Title: Re: more buggy questions
Hate to be rude folks but these ain't lady Bugs but a Japanese/ Oriental beetle that the USDA brought over a number of years ago to eat a Pine Bore that had migrated to the US with-out it. We here in WI have had huge numbers in late Sept for years. They are not hatching but looking for "wintering ground" ie in your barn, house etc.
In remodeling a cabin this summer I wondered as to their wind blocking and insulating properties as they had filled ever crack & crevasse under the siding but had not survived the desiccation of the winter.
We have had several commitments to mental wards around here of housewives unable to keep up with vacuuming "every one of them" out of their homes as they (the bugs), waken and become active inside abodes at every warm spell till hightailing it back to work in the spring.

We had fewer this year so they must be migrating to warmer climes as they figure out this confusing country.

The pesticide man that had the audacity to show up with an offer to eliminate them one orange colored fall day was very hasty in backing out the drive when I told him I dealt with pest with my 20guage and it was just here in the closet.

I guess my neck scarf must have slipped wide that week.

Blessed 03
L*L
Markess

From: "The Korrows" <[EMAIL PROTECTED]>
Reply-To: [EMAIL PROTECTED]
Date: Tue, 31 Dec 2002 00:02:30 -0600
To: <[EMAIL PROTECTED]>
Subject: Re: more buggy questions


> But why now? there isn't anything for them to eat, and it's too cold
> for them to be very active, yet year after year, they always do it.

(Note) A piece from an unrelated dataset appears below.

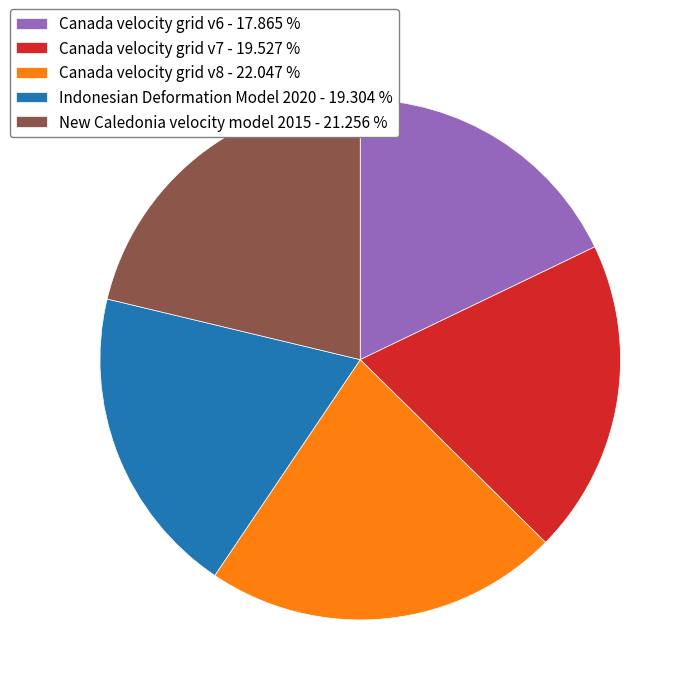

What is the ratio of the value at New Caledonia velocity model 2015 to the value at Canada velocity grid v8?

1.0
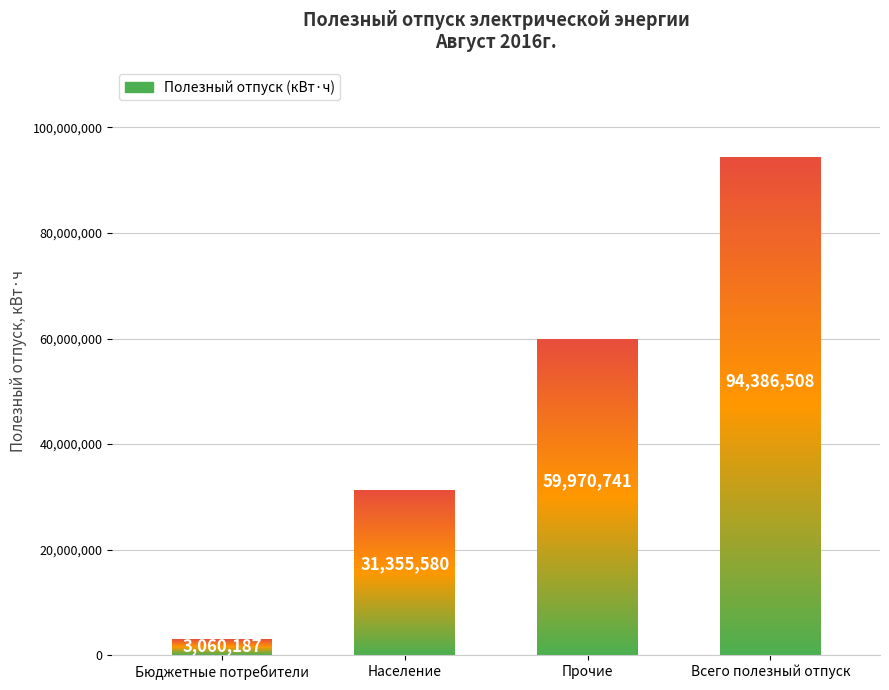

What is the sum of the values at Прочие and Население?

91326321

The ladybugs have been coming out around here also. Insects are very much
connected to the temp, though to understand this relationship we have to
expand our concept a bit. It's not just the temp from a maximum temp point
of view but also from the duration of sustained average temp plus an
internal mechanism that has been bound to their preys temp tolerance and
cycles for a millennium.
If it's happening inside your house it could be a false signal their getting
since the temps in the walls are obviously higher than the ones in say a
barn or a trees bark.Consequentially there are allot of dead ladybugs in the
house from about now till spring. They don't have any food. If it's
happening outside, all one has to do is look close enough & you'll find that
there is something there to sustain them. Insects are incredibly 2
dimensional, food and sex is virtually what they live for. (sounds a little
too much like much humanity for my comfort).